Don't expect to cover all the sites of the city in one trip. You could return to London five times and still not see everything the city has to offer. On your first trip, narrow down your list to a manageable number. Traveling within the city, even with their efficient subway system, will still take a chunk of time from your day. Going from one section of the city to another could take forty minutes to an hour. In other words, don't plan to see such major sites as the British Museum, Madame Tussaud's Wax Museum and the Tower of London all in a single day. Unrealistic sightseeing schedules will leave you frustrated and exhausted.

Plan for crowds. London gets millions of visitors year-round, not just in the summer months. Don't kid yourself, even if you go in November or January, the tourists will be there in full force.

There are a few "must-sees" for any first time visitor to London. Here's a list.

Changing of the Guard: This is perhaps London's greatest spectacle and one dating back hundreds of years. It takes place year round outside Buckingham Palace. The Palace itself, the Queen's official residence, is open each year for two months in late summer. Visitors can see the magnificent State Rooms containing some of the Queen's fine collection of paintings and furniture.

The Tower of London: Home of the famous Yeomen Warders or Beefeaters, the tower has been a fortress, palace, prison and zoo. The most historic part, the White Tower, was built in the time of William the Conqueror and is more than 900 years old. The priceless crown jewels are on display, as well as new displays of armor. To avoid the long lines at the jewels, arrive at 9:00 a.m. and go straight to the jewels. You'll also want to take the free Beefeater tour which lasts about an hour. Other famous sights at the Tower include the immense black ravens and Traitors' Gate.

The British Museum: As the oldest public museum in the world, this mammoth place also claims to be the most visited of all museums in Britain. Highlights include the Elgin Marbles, the Rosetta Stone, the Magna Carta and Egyptian mummies. The museum was founded in 1753 by an Act of Parliament from the collections of Sir Hans Sloane. If it all seems overwhelming, take a "highlights" tour, then come back later to see your favorites in-depth.

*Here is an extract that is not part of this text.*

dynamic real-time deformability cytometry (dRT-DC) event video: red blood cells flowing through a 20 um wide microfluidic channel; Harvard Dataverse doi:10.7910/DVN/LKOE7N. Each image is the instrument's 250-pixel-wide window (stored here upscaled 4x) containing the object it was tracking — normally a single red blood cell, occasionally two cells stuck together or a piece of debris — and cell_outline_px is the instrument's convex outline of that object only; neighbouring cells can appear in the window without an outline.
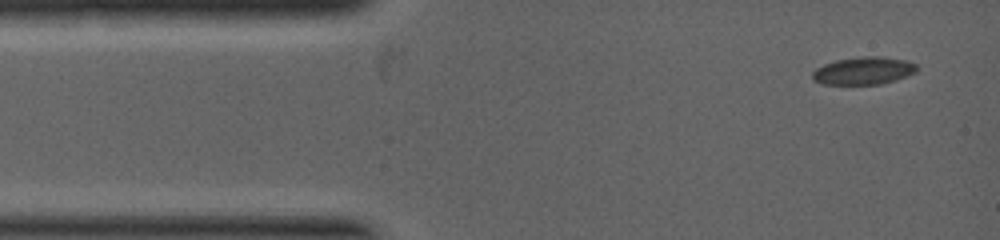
{"species": "common noctule bat (a hibernating species)", "species_latin": "Nyctalus noctula", "temperature_condition": "warm", "stored_images_in_passage": 6, "camera_frame_rate_fps": 5000, "um_per_image_px": 0.085, "animal": {"sex": "female", "body_mass_g": 19.0, "forearm_length_mm": 53.3}, "frame": {"image": 1, "passage_image": 1, "time_ms": 0.0, "image_size_px": [1000, 240], "cell_outline_px": [[916, 72], [896, 80], [880, 84], [824, 84], [812, 80], [812, 72], [816, 68], [824, 64], [836, 60], [864, 56], [880, 56], [904, 60], [916, 64]], "centroid_in_image_um": [73.38, 6.01], "position_along_channel_um": 11.6, "area_um2": 16.7}}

Westminster Abbey and St. Paul's Cathedral: Westminster Abbey is one of Britain's finest Gothic buildings and the scene of coronations, marriages, and burials of British monarches. Built between the 13th and 16th centuries, this church, with its great rose windows, outstanding height and flying buttresses, seems to have been inspired by the great cathedrals of Rheims and Amiens of France. Well-produced Walkman tours are available or you can join a 90-minute tour with a human guide.

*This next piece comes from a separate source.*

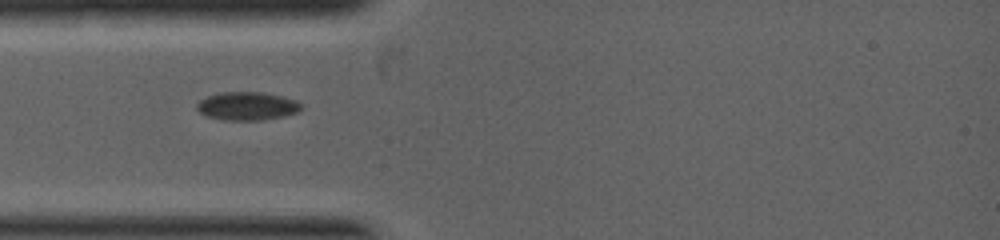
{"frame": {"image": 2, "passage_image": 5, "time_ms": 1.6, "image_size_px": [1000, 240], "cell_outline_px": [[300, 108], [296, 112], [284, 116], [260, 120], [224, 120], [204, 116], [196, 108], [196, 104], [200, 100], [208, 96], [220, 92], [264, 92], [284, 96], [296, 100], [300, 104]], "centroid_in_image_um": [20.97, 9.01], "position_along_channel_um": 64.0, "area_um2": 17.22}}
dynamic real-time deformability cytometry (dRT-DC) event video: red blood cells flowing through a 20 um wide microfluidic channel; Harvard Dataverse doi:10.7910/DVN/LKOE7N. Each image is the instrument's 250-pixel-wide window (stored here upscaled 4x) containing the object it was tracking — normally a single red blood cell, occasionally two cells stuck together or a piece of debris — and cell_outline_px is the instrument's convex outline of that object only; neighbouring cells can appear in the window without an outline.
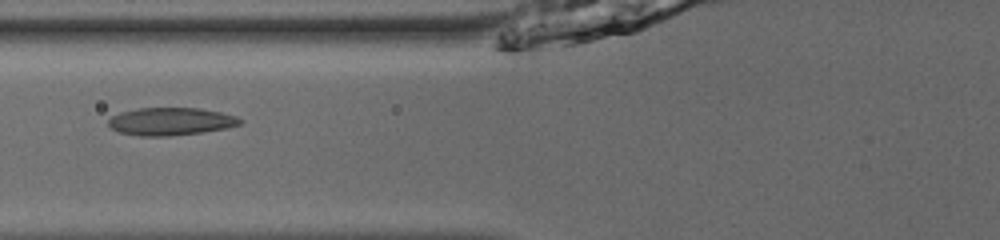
{"species": "common noctule bat (a hibernating species)", "species_latin": "Nyctalus noctula", "temperature_condition": "room temperature", "stored_images_in_passage": 19, "camera_frame_rate_fps": 3000, "um_per_image_px": 0.085, "animal": {"sex": "male", "body_mass_g": 13.0, "forearm_length_mm": 53.1}, "frame": {"image": 1, "passage_image": 6, "time_ms": 1.667, "image_size_px": [1000, 240], "cell_outline_px": [[244, 120], [240, 124], [224, 128], [200, 132], [168, 136], [140, 136], [120, 132], [112, 128], [108, 124], [108, 120], [112, 116], [120, 112], [140, 108], [200, 108], [220, 112], [236, 116]], "centroid_in_image_um": [14.5, 10.31], "position_along_channel_um": 111.3, "area_um2": 21.04}}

St. Paul's: London's classical cathedral designed by Sir Christopher Wren, is famous for being the site of Prince Charles and Diana's wedding. It was built between 1675 and 1710 and features the whispering gallery and the crypt, in which many famous individuals are buried. A word of warning, the whispering gallery requires walking up 259 steps.

Tower Bridge and Big Ben: Perhaps the two most photographed sites in London, most first time visitors make time to see both. Although not old by London standards, (opened in 1894) Tower Bridge is the city's most beloved bridge, while Big Ben is often considered the city's landmark.

When you are in London, you're in one of the world's most exciting cities. Just walking and looking can be an unforgettable experience. Like Samuel Johnson said, "When a man is tired of London, he is tired of life, for there is in London all that life can afford."